Saved data entries:
┌────────
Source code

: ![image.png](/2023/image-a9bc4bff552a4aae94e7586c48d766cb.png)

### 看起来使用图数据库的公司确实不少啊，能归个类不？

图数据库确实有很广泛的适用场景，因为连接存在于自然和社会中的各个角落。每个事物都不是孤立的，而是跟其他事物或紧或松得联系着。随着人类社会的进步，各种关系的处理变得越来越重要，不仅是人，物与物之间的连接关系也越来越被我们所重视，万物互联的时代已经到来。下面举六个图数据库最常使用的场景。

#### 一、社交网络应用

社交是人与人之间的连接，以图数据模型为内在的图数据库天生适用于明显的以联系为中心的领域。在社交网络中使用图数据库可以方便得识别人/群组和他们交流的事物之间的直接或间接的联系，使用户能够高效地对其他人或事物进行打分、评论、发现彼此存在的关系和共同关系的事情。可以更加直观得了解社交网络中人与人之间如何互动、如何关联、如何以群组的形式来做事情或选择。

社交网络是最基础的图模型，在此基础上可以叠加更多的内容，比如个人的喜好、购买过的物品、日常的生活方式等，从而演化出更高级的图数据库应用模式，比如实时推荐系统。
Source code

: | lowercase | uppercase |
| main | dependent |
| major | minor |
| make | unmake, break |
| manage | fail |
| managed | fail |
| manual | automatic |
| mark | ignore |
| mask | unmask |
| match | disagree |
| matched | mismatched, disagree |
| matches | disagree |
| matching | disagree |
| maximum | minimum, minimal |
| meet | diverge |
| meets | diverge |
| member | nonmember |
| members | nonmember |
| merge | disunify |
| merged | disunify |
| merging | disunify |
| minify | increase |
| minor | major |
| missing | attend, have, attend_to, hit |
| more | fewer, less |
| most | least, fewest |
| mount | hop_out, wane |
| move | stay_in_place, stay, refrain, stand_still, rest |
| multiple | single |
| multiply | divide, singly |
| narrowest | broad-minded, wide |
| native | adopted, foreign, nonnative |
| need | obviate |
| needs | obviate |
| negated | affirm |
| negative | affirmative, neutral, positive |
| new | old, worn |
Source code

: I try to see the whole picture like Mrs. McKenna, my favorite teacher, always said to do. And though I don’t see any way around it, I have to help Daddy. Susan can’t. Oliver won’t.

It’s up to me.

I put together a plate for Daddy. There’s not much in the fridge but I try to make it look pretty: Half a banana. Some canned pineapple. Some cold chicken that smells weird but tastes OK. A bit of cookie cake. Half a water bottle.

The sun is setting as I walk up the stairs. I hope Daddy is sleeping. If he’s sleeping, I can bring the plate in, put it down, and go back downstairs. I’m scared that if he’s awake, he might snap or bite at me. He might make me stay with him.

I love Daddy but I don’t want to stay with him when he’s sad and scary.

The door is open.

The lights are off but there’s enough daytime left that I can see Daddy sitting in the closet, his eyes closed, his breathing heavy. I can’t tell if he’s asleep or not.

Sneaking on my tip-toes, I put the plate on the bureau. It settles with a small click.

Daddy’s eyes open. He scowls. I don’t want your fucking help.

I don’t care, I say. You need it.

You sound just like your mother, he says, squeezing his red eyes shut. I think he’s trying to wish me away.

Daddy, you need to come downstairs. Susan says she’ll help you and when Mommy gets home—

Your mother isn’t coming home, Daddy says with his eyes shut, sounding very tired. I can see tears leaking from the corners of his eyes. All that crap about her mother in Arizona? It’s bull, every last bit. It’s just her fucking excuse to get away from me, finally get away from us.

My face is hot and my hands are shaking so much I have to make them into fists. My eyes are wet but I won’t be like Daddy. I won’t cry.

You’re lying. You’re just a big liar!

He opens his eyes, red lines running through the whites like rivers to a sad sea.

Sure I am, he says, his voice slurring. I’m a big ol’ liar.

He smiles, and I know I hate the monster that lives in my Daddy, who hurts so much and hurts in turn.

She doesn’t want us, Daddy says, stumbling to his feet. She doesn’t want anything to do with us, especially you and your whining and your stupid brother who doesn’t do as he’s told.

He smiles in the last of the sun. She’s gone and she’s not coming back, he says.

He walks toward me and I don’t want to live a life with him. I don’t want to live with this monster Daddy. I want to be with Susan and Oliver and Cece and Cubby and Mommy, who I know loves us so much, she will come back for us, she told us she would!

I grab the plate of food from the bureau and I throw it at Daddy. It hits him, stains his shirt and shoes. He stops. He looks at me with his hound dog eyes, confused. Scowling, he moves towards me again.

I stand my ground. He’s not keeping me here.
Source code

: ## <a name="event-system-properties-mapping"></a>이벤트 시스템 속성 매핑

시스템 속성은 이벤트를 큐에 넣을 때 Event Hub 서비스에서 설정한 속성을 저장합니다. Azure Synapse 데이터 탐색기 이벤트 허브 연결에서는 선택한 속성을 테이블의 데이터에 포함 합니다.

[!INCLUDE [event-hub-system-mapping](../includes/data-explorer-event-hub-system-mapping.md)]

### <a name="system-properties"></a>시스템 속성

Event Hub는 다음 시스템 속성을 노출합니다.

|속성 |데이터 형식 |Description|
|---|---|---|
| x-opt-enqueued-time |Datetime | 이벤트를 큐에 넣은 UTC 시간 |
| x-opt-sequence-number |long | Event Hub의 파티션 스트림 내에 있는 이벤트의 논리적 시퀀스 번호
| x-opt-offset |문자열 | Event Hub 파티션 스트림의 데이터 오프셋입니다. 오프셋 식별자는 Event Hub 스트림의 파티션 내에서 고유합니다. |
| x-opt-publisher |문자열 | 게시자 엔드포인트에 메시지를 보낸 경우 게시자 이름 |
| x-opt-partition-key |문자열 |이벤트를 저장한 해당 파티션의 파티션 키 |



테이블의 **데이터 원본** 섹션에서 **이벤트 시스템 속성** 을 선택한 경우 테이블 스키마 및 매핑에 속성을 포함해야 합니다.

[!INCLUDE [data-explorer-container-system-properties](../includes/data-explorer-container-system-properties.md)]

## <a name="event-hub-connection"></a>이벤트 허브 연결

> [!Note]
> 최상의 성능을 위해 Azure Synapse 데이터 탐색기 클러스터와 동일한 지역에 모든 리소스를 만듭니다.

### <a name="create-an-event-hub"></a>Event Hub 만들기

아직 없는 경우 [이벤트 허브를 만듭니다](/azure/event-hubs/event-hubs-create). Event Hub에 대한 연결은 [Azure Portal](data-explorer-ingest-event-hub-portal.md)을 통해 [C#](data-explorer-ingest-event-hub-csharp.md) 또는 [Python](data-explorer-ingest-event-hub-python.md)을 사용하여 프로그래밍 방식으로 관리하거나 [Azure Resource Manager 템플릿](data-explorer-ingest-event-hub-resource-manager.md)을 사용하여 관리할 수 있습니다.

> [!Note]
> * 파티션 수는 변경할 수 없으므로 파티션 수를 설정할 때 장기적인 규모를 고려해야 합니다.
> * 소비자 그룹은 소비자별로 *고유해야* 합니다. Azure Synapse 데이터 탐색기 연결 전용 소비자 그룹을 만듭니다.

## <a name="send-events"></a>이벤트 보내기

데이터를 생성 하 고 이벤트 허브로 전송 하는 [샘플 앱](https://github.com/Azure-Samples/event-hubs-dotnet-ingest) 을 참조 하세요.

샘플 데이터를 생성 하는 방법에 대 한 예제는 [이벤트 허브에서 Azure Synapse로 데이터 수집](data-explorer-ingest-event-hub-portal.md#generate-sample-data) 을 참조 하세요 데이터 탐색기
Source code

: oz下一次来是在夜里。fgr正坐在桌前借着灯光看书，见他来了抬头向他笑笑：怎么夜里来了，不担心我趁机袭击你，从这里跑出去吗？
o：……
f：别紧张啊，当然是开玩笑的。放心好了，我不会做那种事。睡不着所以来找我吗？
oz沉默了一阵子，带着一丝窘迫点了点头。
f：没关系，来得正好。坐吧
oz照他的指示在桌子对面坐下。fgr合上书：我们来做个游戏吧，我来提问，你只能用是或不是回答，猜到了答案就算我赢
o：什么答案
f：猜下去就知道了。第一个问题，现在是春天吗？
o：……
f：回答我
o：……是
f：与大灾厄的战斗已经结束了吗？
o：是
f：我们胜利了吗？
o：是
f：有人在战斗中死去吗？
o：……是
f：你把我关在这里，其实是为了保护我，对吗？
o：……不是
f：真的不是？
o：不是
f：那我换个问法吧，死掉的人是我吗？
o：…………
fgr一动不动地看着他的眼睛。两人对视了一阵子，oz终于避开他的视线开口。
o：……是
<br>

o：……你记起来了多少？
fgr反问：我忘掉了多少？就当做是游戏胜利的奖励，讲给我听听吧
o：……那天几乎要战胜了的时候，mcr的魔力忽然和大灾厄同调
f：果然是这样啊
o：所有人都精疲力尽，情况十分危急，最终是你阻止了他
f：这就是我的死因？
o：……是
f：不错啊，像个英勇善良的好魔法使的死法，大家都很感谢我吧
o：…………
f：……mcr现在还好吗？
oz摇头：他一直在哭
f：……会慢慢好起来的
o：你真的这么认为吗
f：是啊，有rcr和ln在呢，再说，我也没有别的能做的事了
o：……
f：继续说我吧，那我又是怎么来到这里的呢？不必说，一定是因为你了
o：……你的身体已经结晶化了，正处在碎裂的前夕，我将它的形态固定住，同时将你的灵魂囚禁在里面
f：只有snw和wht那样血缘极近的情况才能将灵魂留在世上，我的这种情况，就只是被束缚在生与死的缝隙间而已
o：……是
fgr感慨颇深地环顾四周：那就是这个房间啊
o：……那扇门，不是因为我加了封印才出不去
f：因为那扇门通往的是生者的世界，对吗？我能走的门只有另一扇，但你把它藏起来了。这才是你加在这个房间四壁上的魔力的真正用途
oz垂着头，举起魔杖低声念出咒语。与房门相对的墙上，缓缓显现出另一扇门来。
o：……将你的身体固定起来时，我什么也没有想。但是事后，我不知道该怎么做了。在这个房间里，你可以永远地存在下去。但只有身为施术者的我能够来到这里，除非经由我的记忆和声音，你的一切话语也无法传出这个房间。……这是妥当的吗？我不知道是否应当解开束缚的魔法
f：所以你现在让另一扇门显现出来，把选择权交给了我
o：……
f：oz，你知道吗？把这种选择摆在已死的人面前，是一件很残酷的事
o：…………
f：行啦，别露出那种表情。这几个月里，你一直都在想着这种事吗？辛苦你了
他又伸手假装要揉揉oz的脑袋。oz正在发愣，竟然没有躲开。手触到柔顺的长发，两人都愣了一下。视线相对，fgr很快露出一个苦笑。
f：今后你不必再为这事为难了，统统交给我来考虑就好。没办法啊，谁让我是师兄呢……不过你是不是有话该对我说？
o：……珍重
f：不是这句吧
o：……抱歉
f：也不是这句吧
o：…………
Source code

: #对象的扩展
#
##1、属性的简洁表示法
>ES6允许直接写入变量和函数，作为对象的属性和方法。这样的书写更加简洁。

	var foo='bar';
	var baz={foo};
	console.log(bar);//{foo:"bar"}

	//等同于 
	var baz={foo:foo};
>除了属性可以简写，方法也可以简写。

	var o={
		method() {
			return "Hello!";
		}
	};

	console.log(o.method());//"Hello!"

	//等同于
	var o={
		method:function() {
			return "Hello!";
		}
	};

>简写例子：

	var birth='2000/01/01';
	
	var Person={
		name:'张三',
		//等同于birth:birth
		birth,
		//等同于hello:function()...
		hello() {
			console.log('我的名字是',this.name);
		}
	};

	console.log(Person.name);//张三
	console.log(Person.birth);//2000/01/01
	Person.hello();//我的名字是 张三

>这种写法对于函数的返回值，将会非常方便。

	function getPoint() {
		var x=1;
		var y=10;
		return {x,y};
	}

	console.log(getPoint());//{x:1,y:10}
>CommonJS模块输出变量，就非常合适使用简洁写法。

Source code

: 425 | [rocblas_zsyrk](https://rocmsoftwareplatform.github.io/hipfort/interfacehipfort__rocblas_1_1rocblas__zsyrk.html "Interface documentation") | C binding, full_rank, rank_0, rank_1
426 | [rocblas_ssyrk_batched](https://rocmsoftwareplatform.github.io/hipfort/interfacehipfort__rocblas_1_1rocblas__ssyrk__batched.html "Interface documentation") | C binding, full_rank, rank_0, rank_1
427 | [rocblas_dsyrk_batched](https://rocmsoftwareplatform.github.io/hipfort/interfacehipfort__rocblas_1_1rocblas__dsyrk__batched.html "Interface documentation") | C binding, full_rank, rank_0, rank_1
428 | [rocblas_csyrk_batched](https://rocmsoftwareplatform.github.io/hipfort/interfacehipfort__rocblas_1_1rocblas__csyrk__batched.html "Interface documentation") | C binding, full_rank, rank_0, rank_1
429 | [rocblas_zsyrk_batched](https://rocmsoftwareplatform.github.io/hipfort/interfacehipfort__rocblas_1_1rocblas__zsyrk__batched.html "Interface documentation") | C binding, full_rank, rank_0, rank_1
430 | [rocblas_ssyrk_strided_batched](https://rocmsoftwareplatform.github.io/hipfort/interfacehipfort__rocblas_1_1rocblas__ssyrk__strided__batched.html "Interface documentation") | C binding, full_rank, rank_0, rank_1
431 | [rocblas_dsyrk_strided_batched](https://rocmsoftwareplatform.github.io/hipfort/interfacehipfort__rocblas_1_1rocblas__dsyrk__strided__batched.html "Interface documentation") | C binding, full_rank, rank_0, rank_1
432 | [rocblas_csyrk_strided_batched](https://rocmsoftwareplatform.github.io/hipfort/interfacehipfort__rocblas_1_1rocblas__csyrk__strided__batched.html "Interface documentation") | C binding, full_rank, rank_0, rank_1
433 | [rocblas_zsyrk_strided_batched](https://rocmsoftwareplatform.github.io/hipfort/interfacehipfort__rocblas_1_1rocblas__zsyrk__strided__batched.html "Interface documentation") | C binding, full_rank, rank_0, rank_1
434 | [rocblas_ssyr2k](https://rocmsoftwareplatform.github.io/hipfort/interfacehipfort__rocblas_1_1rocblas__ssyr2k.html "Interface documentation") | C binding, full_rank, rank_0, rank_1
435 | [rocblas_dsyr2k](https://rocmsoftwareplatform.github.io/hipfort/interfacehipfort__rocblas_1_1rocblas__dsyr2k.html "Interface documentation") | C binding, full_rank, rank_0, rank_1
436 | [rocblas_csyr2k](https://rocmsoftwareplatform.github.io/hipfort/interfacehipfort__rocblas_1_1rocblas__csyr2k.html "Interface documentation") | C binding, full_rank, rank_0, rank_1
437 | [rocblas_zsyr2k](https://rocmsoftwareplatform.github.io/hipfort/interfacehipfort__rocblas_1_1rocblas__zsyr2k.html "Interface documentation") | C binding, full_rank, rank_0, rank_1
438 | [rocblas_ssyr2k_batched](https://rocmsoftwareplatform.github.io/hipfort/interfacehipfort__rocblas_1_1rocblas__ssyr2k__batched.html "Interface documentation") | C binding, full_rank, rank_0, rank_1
└────────
__TASK DIRECTIONS__: What lines of the data contain the string "데이터를"? List them.

__SOLUTION TO THE EXERCISE__:
데이터를 생성 하 고 이벤트 허브로 전송 하는 [샘플 앱](https://github.com/Azure-Samples/event-hubs-dotnet-ingest) 을 참조 하세요.
샘플 데이터를 생성 하는 방법에 대 한 예제는 [이벤트 허브에서 Azure Synapse로 데이터 수집](data-explorer-ingest-event-hub-portal.md#generate-sample-data) 을 참조 하세요 데이터 탐색기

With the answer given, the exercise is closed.